PROBLEM → What is needed is an exact repeat of the lines from the line containing "- Ensure IAM" through the final line of the entries below, and nothing else.

(Dataset entries)
::::

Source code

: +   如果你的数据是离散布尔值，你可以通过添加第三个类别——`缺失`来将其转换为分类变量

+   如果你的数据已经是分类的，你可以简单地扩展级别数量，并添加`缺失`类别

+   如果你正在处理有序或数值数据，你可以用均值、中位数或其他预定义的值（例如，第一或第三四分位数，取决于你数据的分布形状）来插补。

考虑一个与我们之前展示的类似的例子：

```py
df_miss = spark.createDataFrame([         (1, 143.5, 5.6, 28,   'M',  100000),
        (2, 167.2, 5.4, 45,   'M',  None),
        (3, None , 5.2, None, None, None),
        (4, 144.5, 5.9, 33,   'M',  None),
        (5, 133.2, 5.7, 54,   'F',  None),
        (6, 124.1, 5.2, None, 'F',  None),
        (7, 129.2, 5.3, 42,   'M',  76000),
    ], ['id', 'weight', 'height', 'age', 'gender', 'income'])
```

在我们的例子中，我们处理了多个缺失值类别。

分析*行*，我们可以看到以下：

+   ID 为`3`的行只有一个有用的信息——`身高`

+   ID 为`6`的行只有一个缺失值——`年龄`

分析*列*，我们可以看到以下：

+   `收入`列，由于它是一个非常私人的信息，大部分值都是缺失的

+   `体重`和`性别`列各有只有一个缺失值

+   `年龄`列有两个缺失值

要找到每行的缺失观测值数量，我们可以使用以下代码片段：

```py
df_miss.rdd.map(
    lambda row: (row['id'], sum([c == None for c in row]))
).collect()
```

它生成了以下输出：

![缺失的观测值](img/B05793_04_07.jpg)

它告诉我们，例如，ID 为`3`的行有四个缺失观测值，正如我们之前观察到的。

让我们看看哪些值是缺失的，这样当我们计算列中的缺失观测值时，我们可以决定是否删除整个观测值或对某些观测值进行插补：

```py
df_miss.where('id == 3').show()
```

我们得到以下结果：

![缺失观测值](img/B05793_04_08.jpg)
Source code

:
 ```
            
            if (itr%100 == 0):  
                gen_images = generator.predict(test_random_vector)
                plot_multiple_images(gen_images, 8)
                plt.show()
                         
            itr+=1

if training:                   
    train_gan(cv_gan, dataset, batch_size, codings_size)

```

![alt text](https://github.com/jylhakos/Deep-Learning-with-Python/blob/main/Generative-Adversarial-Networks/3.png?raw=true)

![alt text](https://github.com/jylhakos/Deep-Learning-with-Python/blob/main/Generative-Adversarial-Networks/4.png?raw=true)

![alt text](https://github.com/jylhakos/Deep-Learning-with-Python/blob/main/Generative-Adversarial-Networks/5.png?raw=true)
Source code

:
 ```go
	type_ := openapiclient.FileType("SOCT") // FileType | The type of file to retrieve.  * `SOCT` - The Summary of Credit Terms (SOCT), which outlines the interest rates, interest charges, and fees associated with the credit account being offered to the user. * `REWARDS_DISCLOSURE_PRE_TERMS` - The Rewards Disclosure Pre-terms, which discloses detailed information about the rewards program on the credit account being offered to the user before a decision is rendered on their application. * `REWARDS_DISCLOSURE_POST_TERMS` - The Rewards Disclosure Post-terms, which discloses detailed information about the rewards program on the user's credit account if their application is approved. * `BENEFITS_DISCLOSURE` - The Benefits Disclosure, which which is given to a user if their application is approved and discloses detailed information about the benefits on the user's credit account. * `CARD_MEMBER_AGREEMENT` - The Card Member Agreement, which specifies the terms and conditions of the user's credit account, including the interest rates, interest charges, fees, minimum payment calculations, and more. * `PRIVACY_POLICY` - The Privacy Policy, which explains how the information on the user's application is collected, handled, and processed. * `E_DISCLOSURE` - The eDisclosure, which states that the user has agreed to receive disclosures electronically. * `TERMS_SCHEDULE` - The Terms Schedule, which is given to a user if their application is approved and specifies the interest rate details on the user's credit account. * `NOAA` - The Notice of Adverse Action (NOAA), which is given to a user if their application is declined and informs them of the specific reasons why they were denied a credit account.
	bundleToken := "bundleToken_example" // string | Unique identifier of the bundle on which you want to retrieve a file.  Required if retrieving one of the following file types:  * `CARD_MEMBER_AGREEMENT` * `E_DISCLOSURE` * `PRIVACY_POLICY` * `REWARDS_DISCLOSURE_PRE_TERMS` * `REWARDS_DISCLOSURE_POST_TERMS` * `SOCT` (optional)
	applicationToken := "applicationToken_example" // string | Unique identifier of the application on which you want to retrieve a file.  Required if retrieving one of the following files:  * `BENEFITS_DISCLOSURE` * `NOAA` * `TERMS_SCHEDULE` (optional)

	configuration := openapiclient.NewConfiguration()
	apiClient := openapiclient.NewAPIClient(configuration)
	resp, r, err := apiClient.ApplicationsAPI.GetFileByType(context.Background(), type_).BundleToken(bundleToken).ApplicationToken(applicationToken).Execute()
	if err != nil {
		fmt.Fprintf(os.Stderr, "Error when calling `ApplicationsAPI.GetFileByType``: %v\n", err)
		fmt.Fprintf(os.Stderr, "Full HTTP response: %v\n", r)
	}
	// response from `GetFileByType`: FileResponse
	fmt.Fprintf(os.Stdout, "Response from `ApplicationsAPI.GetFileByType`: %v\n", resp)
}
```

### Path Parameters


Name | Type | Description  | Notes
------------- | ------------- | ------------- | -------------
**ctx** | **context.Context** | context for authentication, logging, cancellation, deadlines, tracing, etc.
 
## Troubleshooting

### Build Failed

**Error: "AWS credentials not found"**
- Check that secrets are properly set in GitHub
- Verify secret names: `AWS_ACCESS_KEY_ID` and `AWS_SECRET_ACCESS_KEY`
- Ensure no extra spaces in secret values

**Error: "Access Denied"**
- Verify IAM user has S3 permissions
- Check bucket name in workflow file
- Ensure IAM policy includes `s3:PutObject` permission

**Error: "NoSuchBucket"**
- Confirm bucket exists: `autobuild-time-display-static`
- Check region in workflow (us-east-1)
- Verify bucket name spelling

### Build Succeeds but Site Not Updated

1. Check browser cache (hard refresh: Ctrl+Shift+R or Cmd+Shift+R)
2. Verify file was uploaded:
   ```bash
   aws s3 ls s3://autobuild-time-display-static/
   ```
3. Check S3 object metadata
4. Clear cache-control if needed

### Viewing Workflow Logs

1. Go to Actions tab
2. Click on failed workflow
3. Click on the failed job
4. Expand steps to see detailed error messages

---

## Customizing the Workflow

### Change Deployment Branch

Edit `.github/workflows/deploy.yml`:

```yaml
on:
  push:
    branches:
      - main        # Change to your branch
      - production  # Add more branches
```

::::

RESULT OF THE TASK →
- Ensure IAM policy includes `s3:PutObject` permission

**Error: "NoSuchBucket"**
- Confirm bucket exists: `autobuild-time-display-static`
- Check region in workflow (us-east-1)
- Verify bucket name spelling

### Build Succeeds but Site Not Updated

1. Check browser cache (hard refresh: Ctrl+Shift+R or Cmd+Shift+R)
2. Verify file was uploaded:
   ```bash
   aws s3 ls s3://autobuild-time-display-static/
   ```
3. Check S3 object metadata
4. Clear cache-control if needed

### Viewing Workflow Logs

1. Go to Actions tab
2. Click on failed workflow
3. Click on the failed job
4. Expand steps to see detailed error messages

---

## Customizing the Workflow

### Change Deployment Branch

Edit `.github/workflows/deploy.yml`:

```yaml
on:
  push:
    branches:
      - main        # Change to your branch
      - production  # Add more branches
```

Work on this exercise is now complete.